I need a new sewing machine. I paid $99 for mine ages ago, and it’s temperamental on a good day. I believe there is something wrong with the tension mechanism, since it doesn’t seem to adjust.
I had an idea for a flopsy garden hat for the walk in the park, as opposed to a rigid bonnet. It’s affixed to the head with hat pins. The purpose of the hat is to protect the wear from the sun in a time before sunglasses. And it works. Looking at the camera required me to tilt my head up, and then squint. I suppose that to shield the eyes from the sun, the head couldn’t be lifted too high.
The hat is made out of items I had left over from previous projects: buckram, cotton/linen, 20 gauge florist wire (millenary wire would have been better), an extra 1/2 yard of lilac silk I bought from Joann’s, some left over ivory silk from my Venetian Courtesan chemise (see previous post), and 2.5 yards of antique lace I purchased in the fall. I sewed the ivory silk into a lined strip, gathered it into pleats and hand sewed it onto the hat. The sash was made with the lilac silk as well, and I sewed that by hand due to machine problems. It turned out well, but not without anguish and stress.
I trimed the arms with another lined piece of plum sash, which was basted on the body side of the top of the arm wrist, then tied it on the outside. I basted the bow in place.
I sewed another lined sash to tie around the waist, and sewed some large eggplant-colored tassels on the end. I wish I had made the sash a little shorter, since the large sash bow interferes with the view of the lovely back. But if that was the only mistake made, I am happy with the results.
Here’s what made up the dress, corset, bustle, and underclothes not included:
- 11 yards of plum silk
- 4.5 yards purple plaid silk
- 5.5 yards of lilac silk
- 1.5 yards of canvas for interlinings and hat
- 10 spiral steel bones
- ~.25 yards buckram
- 30″ 20 gauge florist wire
- strip of ivory silk
- Silk flowers
- ~3 yards of various antique lace
- Various findings: lots of cotton tape, hooks and eyes, hook and eye tape, etc.
Despite wearing all of that equipment, it’s not hard to wear. It’s far lighter than the previous red and black gown, primarily because the red and black gown employed something like 7 or 8 yards of velvet. The bustle I made moved more gracefully with this gown than with the red and black gown due to the lighter weight. There was less pressure on the back to shift forward.

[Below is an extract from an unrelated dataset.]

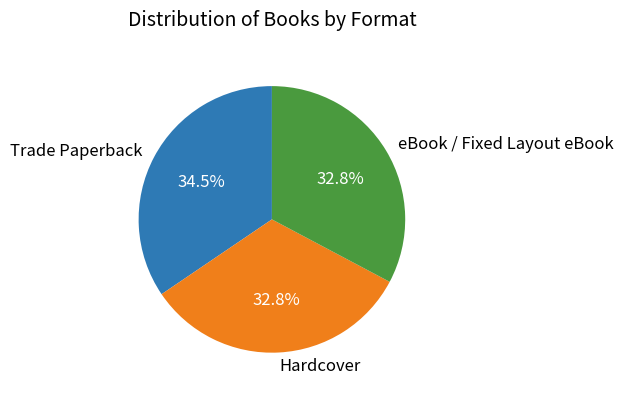

Between Hardcover and Trade Paperback, which is larger?

Trade Paperback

Again, the dress does not translate well to car travel. It took something like 4 trips in and out of the car. I heavily ironed the pleats, so they didn’t need too much convincing to fall back into line. The bottom hoop wires and the hat are the biggest detriments to getting in the car. Getting out is something of a relief.
Acctually, I hated to take the gown off. It was right and comfortable, something about creating the silhouette, about being so supported, boned, and in place. It wasn’t stuffy or rigid. It was wonderful and beautiful, creating through movement and gesture, ever conscious of silhouette, location, and spatial relationships. One was aware of the dress, of how it helped and beautified, and how it needed to be maintained and supported. In a sense, it was like dancing.
What the dress is in complete antithesis to is club bumping and grinding, loudness, garishness. Expression must be achieved where the body shows: the hands and wrists, the posture, the neck, possibly the breast. And it needs to be subtle, and one needs to pay attention. As Balzac proposed, the dress speaks for you, and you have to move to coordinate with it to make it work. One looks ridiculous in jagged aggressive movements in a bustle and corset, so the conversation is soft and smooth by requirement. In opposition to the 20th century heroine, one moves and expresses to accomodate [the dress and silhouette].
When the photos were taken, a passerby mentioned to her companion “And to think they had to wear that everyday.” Maybe one could think the same thing though in the present tense about lots of people walking around today in unflattering, unmoving jeans that betray awkward gaits, clothes without structure that offer no forgiveness, or of the flocks of sparse garments of cheap fabric that give away interest as quickly and readily as they advertise it. Just a thought.
Fearing overspecialization, I don’t think a next project will be of a bustle.